In this section, I use fully descriptive BPCM's (more details about the treatment of noise and signal in the formation of the BPCM can be found in Section 1 of this posting) as inputs to the Fisher Forecasting framework (described in Sections 1 and 2 of the same posting linked above). However, the \(N_l\) files above should be compatible with the used BPCM's.

- The Fisher matrix I'm considering is 8-dimensional. The 8 parameters we are constraining are: {\(r, A_{dust}, \beta_{dust}, \alpha_{dust}, A_{sync}, \beta_{sync}, \alpha_{sync}, \epsilon\)}. Where \(\beta_{dust}\) and \(\beta_{sync}\) have Gaussian priors of \(0.11, 0.30\), and the rest have flat priors. For a more detailed description of the parameters used in the model, see the "Multicomponent Model" subsection in Section 1 of the posting linked above.
- The Fiducial Model for the Fisher forecasting is centered at either \(r\) of 0 or 0.01, with \(A_{dust,l=80}^{\nu=353} = 4.25\) (best-fit value from BK14) and \(A_{sync, l=80}^{\nu=23}=3.8\) (95% upper limit from BK14). The spatial and frequency spectral indeces are centered at \(\beta_{dust}=1.59, \beta_{sync}=-3.10, \alpha_{dust}=-0.42, \alpha_{sync}=-0.6\), and the dust/sync correlation is centered at \(\epsilon=0\).
- For an illustration of the full dimensionality and the degeneracies of the Fisher matrix being constrained in this implementation, see this Fisher ellipse plot for the \(r=0\), \(f_{sky}=0.01\) case.
- As one scales \(f_{sky}\) up, there are of course a number of caveats to keep in mind for this implimentation, all of which are described in a bullet-point list in the preamble to Figure 3 of the above posting.

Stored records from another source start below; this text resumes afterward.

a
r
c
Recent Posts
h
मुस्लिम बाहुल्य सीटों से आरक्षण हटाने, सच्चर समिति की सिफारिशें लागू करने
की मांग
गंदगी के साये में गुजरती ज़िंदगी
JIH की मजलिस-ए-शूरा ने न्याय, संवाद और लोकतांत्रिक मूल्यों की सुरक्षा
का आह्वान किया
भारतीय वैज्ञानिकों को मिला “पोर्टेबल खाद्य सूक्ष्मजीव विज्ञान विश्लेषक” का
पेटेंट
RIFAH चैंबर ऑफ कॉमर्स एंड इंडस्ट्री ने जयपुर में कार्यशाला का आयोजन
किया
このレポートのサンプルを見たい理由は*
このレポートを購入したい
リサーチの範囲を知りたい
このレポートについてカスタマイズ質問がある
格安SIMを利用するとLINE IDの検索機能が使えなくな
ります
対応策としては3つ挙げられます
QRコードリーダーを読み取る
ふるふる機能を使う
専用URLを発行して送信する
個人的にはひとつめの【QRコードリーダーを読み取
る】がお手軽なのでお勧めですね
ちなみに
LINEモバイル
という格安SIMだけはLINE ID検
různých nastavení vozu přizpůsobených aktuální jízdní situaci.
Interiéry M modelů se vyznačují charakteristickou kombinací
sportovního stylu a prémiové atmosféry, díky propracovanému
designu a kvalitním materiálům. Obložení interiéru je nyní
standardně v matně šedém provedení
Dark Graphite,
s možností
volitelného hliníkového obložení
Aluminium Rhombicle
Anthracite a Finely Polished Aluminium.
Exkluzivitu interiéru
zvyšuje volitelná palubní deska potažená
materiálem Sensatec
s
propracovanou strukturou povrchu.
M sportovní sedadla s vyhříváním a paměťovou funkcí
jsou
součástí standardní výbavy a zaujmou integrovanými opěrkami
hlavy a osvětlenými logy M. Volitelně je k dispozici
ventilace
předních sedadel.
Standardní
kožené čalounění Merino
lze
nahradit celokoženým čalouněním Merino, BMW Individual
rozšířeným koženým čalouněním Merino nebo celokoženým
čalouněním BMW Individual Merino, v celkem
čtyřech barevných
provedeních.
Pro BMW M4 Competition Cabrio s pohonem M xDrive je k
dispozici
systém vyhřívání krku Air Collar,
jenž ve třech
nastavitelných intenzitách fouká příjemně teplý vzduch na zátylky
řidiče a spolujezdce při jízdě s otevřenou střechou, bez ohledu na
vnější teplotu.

\(f_{sky}=0.01\) | \(f_{sky}=0.05\) | \(f_{sky}=0.10\) | |
---|---|---|---|

\(\sigma_r(r=0), \times 10^{-4}\) | 5.52 | 8.06 | 9.51 |

\(\sigma_r(r=0.01), \times 10^{-3}\) | 1.85 | 1.44 | 1.42 |

It is worth noting that this framework has been validated against simulations at the BKP and BK14 noise-levels, and further development is in progress to perform validations with map-level simulations of skies with various degrees of complexity, provided by groups such as Jo/Ben/David or Ghosh/Aumont/Boulanger.